Only when government subsidies and tax credits for those with highly paid lobbyists are eliminated will all Americans be able to play on a level playing field.
As long as Obama's government favors one type of energy producer over another and favors producers of goods and services over consumers, only the Democrats' favored few—the General Electrics of the world— will enjoy opportunities to share in the American dream.
Democrats have long dismissed the "trickle down" theory of economics. And they've been right. Pouring money into the pockets of GE, GM, GD and public sector unions will not bring prosperity to all.
Yet, Democrats are trying to sell the "trickle down" theory that they despise. They're saying that if the government spends billions that it doesn't have on infrastructure, favored energy producers and education, everyone will benefit.
That simply is not true. Obama's spending and taxing proclivities will only make his friends rich and the rest of us poor.
So Republicans in the House will stop Obama Democrats from paying off their favorite lobbyists. Sorry, GE, GM, public sector unions and the bloated higher education and health care industries.
Like all thinking Americans, Republicans believe that we must minimize government spending so that we can cut taxes and give every American worker and consumer an equal opportunity to prosper.
Denver Post’s spend and tax Big Government Republicans, Democrats want higher taxes
The Denver Post editorial page writer, Alicia Caldwell, continues to hype the findings of its panel of former members of the Colorado General Assembly. I posted the following in the comment section that follows the Post's defense of the panel's feckless findings:
With all due respect, the Big Government spend and tax Republicans and Democrats on the Panel fufilled the mission that the Big Government Denver Post editorial board gave them.
The mission was to justify higher taxes, protect bloated government programs, call for increased spending on K-12 education and try to stop spending cuts in higher education, subsidies and tax credits for special interests and cuts in spending on transportation.
Mission accomplished. The panel's report is credible only in the eyes of its members, a few Denver Post editorial writers, public employee unions, the Denver Metro Chamber and contractors and academics who slop at the public trough.

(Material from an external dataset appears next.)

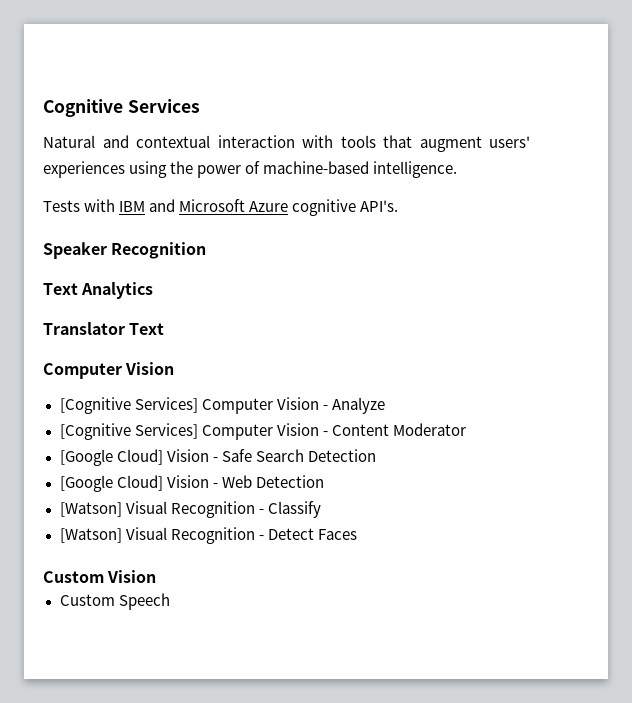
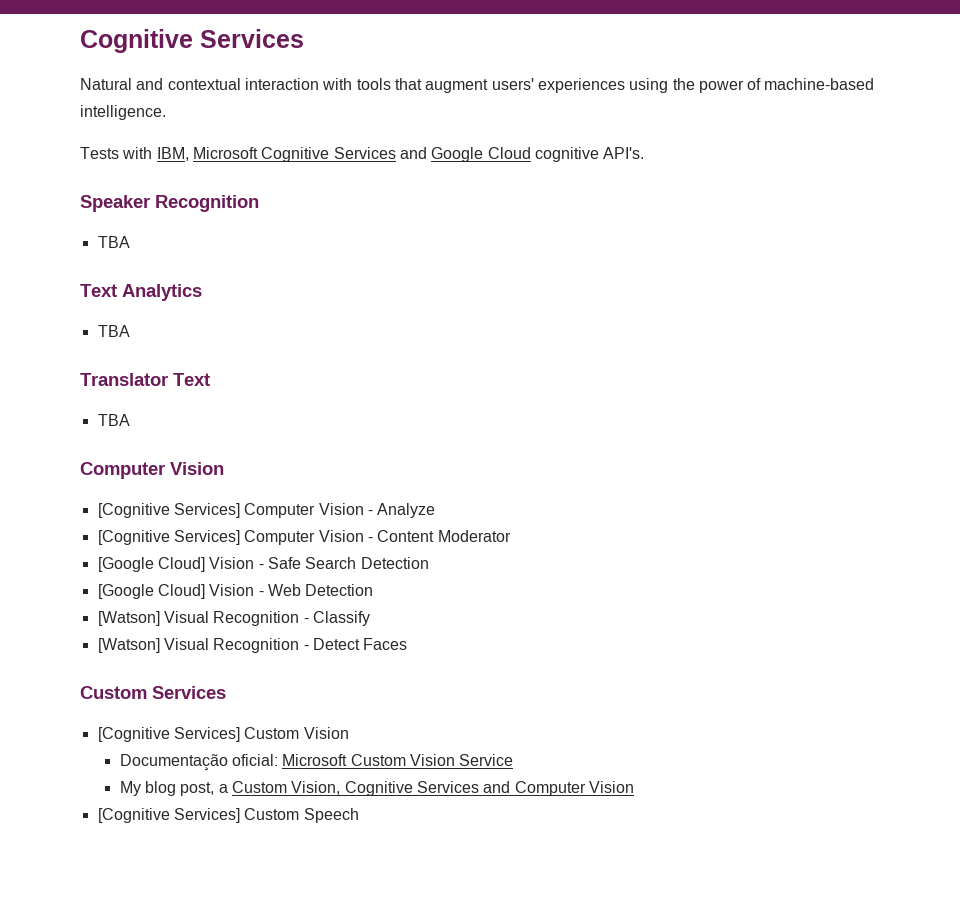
[119,199,289,212] IBM and Microsoft Azure -> [156,147,531,162] IBM, Microsoft Cognitive Services and Google Cloud
(207, 250) none -> [97,236,130,248] // TBA
(154, 290) none -> [97,325,130,337] // TBA
(165, 329) none -> [97,414,130,426] // TBA
[107,570,157,583] Vision // -> [152,686,226,699] [97,727,349,742] [119,754,514,771] [119,781,634,796] [97,808,240,823] Services // [Cognitive Services] Custom Vision // Documentação oficial: Microsoft Custom Vision Service // My blog post, a Custom Vision, Cognitive Services and Computer Vision // [Cognitive Services]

Even the Republicans on the General Assembly Joint Budget Committee appear to be protecting their contributors in the gimme community of government contractors. Frank McNulty, the Speaker of the House, a GOP lawyer, refuses to restructure and cut K-12 education spending and delay new spending on roads, bridges and infrastructure. He's even protecting the increase in the car tax, which the transportation lobby loves. However, Speaker McNulty said last week that higher education will take a spending cut this year.
Colorado continues to look like an Illinois wannabe.
Politicians have neither the skills nor the credibility to fix the state budget in ways that will encourage consumers to spend and businesses to grow in Colorado.
What Hick and the legislature should do is hire Bain or some other strong management consulting company (not the big accounting firms) that doesn't work for state or federal governmental agencies to put together a turnaround plan.
What the Post should do is hire two or three strong private sector economists, budget analysts and strategists to write a series of articles that show the public and the politicians how Colorado's laws and regulations can be changed.
Show how the laws and budgets can be fixed so that Colorado won't follow Illinois, NY, California and other states into some form of default or bankruptcy. It is clear that the current editorial page staff doesn't have a clue.
Frankly, if you haven't figured it out already, I think the Post's panel did a tremendous disservice to Colorado. It was disingenuous and dishonest about what can and should be done. Maybe the panel's members just don't know any better.